«Die Türkei entscheidet über Krieg oder Frieden»
Kurden und Politologen rechnen bei Todesurteil gegen Öcalan
mit neuer Welle der Gewalt
Von AP-Korrespondentin Harmonie Toros
Istanbul (AP)
Angespannt verfolgt der kurdische Ladeninhaber Emin eine Übertragung des Prozesses gegen PKK-Führer Abdullah Öcalan. Die umliegenden Straßen sind wie leergefegt; wie Emin sitzen fast alle Bewohner vor ihren Fernsehgeräten. Mit dem in Kürze erwarteten Urteil gegen Öcalan wird die Türkei eine Entscheidung zwischen Krieg und Frieden treffen, sagt Emin, der aus Angst vor einer Verhaftung nur seinen Vornamen nennen will. Falls das Gericht ein Todesurteil gegen das PKK-Idol verhänge, stehe neues Blutvergießen bevor.
«Dann wird es noch mehr Krieg und noch mehr Tote geben», sagte Emin. Zunächst jedoch wollten alle Kurden die von Öcalan geforderte Waffenruhe einhalten, betonte er. Der Vorsitzende der Kurdischen Arbeiterpartei (PKK) hatte dem türkischen Staat beim Prozeßauftakt am Montag seine Zusammenarbeit für eine friedliche und demokratische Lösung des Konflikts mit den Kurden angeboten. «Wir haben ihnen unseren Willen zum Frieden bekundet», sagte Emin. «Jetzt liegt es bei ihnen, das anzunehmen.»
Auch neutrale Beobachter warnen vor einer neuen Welle der Gewalt im Falle eines Todesurteils. «Das würde ein System der Blutrache zwischen Türken und Kurden etablieren», sagte der Politikwissenschaftler Baskin Oran von der Universität in Ankara. Auch Öcalan wies vor Gericht darauf hin, daß seine Hinrichtung Vergeltungsschläge nach sich ziehen würde. «Was wird passieren, wenn ich sterbe? Die Organisation wird Tausende Kämpfer aussenden, und Hunderte Menschen werden sterben», sagte der PKK-Chef.

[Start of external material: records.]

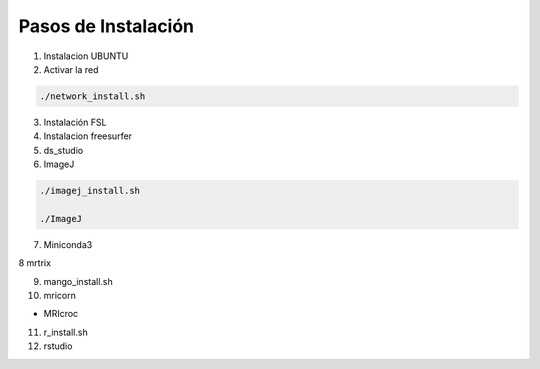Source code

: Pasos de Instalación
====================

1. Instalacion UBUNTU

2. Activar la red

.. code:: Bash

   ./network_install.sh

3. Instalación FSL

4. Instalacion freesurfer

5. ds_studio

6. ImageJ

.. code:: Bash

   ./imagej_install.sh

   ./ImageJ

7. Miniconda3

8 mrtrix

9. mango_install.sh

10. mricorn

* MRIcroc

11. r_install.sh

12. rstudio


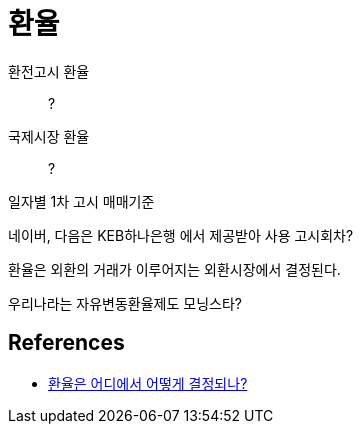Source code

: = 환율

환전고시 환율::
?

국제시장 환율::
?

일자별 1차 고시 매매기준


네이버, 다음은  KEB하나은행 에서 제공받아 사용
고시회차?

환율은 외환의 거래가 이루어지는 외환시장에서 결정된다.

우리나라는 자유변동환율제도
모닝스타?


== References
* https://www.bok.or.kr/portal/bbs/B0000219/view.do?menuNo=200148&nttId=236246[환율은 어디에서 어떻게 결정되나?]
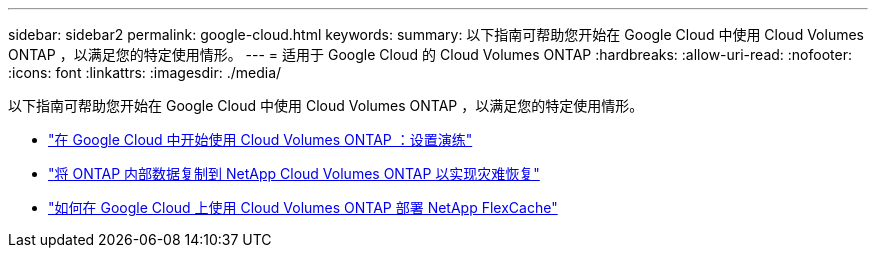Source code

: ---
sidebar: sidebar2 
permalink: google-cloud.html 
keywords:  
summary: 以下指南可帮助您开始在 Google Cloud 中使用 Cloud Volumes ONTAP ，以满足您的特定使用情形。 
---
= 适用于 Google Cloud 的 Cloud Volumes ONTAP
:hardbreaks:
:allow-uri-read: 
:nofooter: 
:icons: font
:linkattrs: 
:imagesdir: ./media/


[role="lead"]
以下指南可帮助您开始在 Google Cloud 中使用 Cloud Volumes ONTAP ，以满足您的特定使用情形。

* link:media/google-cloud-deployment.pdf["在 Google Cloud 中开始使用 Cloud Volumes ONTAP ：设置演练"^]
* link:media/google-cloud-disaster-recovery.pdf["将 ONTAP 内部数据复制到 NetApp Cloud Volumes ONTAP 以实现灾难恢复"^]
* link:media/google-cloud-flexcache.pdf["如何在 Google Cloud 上使用 Cloud Volumes ONTAP 部署 NetApp FlexCache"^]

Urteil in wenigen Tagen erwartet
Der Aufruf zum Frieden hat die türkischen Medien Öcalan gegenüber jedoch nicht gnädiger gestimmt. Der PKK-Führer wird weiter regelmäßig als «Baby-Mörder» bezeichnet. Das Gericht auf der Insel Imrali wies einen Antrag der Verteidigung zurück, wonach Politiker bezeugen sollten, daß sich Öcalan bereits in der Vergangenheit für einen Waffenstillstand eingesetzt habe. Viele Türken halten die Erklärung des Rebellenführers für eine bloße Taktik, um einer Hinrichtung zu entgehen. Auch wird bezweifelt, ob Öcalan in der PKK noch genug Macht hat, eine Waffenruhe durchzusetzen.
Entsprechend gilt ein Todesurteil als so gut wie sicher. Die Behörden könnten sich keine Form von Nachlässigkeit gegenüber Öcalan leisten, nachdem sie ihn jahrelang als skrupellosen Mörder gebrandmarkt hätten, sagte ein Redakteur der Tageszeitung «Bakis», Ragip Zarakolu. «Die türkischen Behörden geben nicht zu, daß es einen Krieg in der Türkei gibt und sie akzeptieren nicht, daß es eine kurdische Seite existiert.»
Der Prozeß gegen Öcalan soll am Dienstag mit den Schlußplädoyers der Staatsanwaltschaft wieder aufgenommen werden. Nach einer mindestens fünftägigen Unterbrechung sollen die Plädoyers der Verteidigung folgen. Im Falle eines Todesurteils wird ein Berufungsgericht die endgültige Entscheidung treffen. Eine Hinrichtung Öcalans wäre die erste in der Türkei seit 1984. Den seit 15 Jahren anhaltenden Kämpfen zwischen der PKK und türkischen Streitkräften fielen mehr als 37.000 Menschen zum Opfer.